The codes requires a `${LOG_DIR}` to store the logs and results.
Please select a directory with enough space.

### Perplexity

Evaluating the perplexity of Llama-2 model on ArXiv test set.

```
TRIAL=llama2-infinite-ArXiv
mkdir -p $LOG_DIR/$TRIAL
CUDA_VISIBLE_DEVICES=0
MASTER_PORT=$(shuf -i 29500-65535 -n 1)
DS_SKIP_CUDA_CHECK=1 PYTHONPATH=. deepspeed --include localhost:$CUDA_VISIBLE_DEVICES --master_port $MASTER_PORT scripts/eval_ppl_deepspeed.py \
--deepspeed_config configs/zero3_efficient_config.json \
--model ${PATH_TO_LLAMA2_CHECKPOINTS}/llama-2-7b-hf --tokenizer_path ${PATH_TO_LLAMA2_CHECKPOINTS} \
--use_lambda_attention --local_branch 4096 --global_branch 100 --limit_distance 4096 \
--dataset the_pile --dataset_group ArXiv --split test --dataset_dir ${PILE_PATH} \
--max_length 32770 \
--log_dir $LOG_DIR/$TRIAL
```

A brief explanation of the arguments:
- `--model`: the path or name to model. Pass `decapoda-research/llama-7b-hf` to use LLaMA, `mosaicml/mpt-7b` to use MPT-7B, and `EleutherAI/gpt-j-6b` to use GPT-J-6B.
- `--tokenizer_path`: the path to the tokenizer. Remove this argument if not using Llama-2.
- `--use_lambda_attention`: use lambda attention. (Required for LM-Infinite)
- `--local_branch`: the local branch size. 2048 for LLaMA, MPT-7B and GPT-J (Required for LM-Infinite)
- `--global_branch`: the global branch size. Range 10-100 gives generally similar effect. (Required for LM-Infinite)
- `--limit_distance`: the distance limit. 2048 for LLaMA, MPT-7B and GPT-J (Required for LM-Infinite)
- `--dataset`: the dataset name. See [data/get_data.py](data/get_data.py) to figure how to use custom datasets.

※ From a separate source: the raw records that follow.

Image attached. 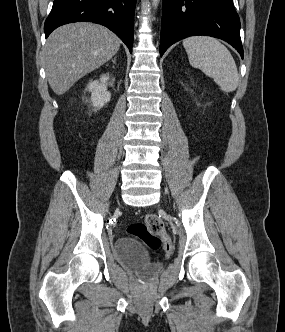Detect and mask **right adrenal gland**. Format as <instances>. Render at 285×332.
I'll use <instances>...</instances> for the list:
<instances>
[{
	"label": "right adrenal gland",
	"instance_id": "1",
	"mask_svg": "<svg viewBox=\"0 0 285 332\" xmlns=\"http://www.w3.org/2000/svg\"><path fill=\"white\" fill-rule=\"evenodd\" d=\"M113 63H116V58L113 60Z\"/></svg>",
	"mask_w": 285,
	"mask_h": 332
}]
</instances>
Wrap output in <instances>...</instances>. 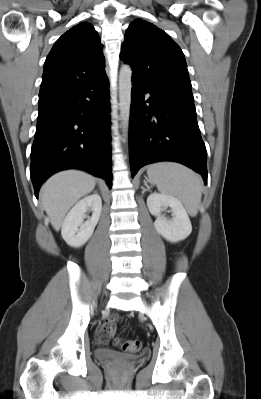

If you want to evaluate on vanilla models without LM-Infinite, simply remove the
`--use_lambda_attention --local_branch 4096 --global_branch 100 --limit_distance 4096 `
argument set.

If you want only to evaluate on a subset of the test set, you can use the `--start_data_from` argument to specify the starting index of the test set, and/or `--max_data_num` to specify the number of examples after that index.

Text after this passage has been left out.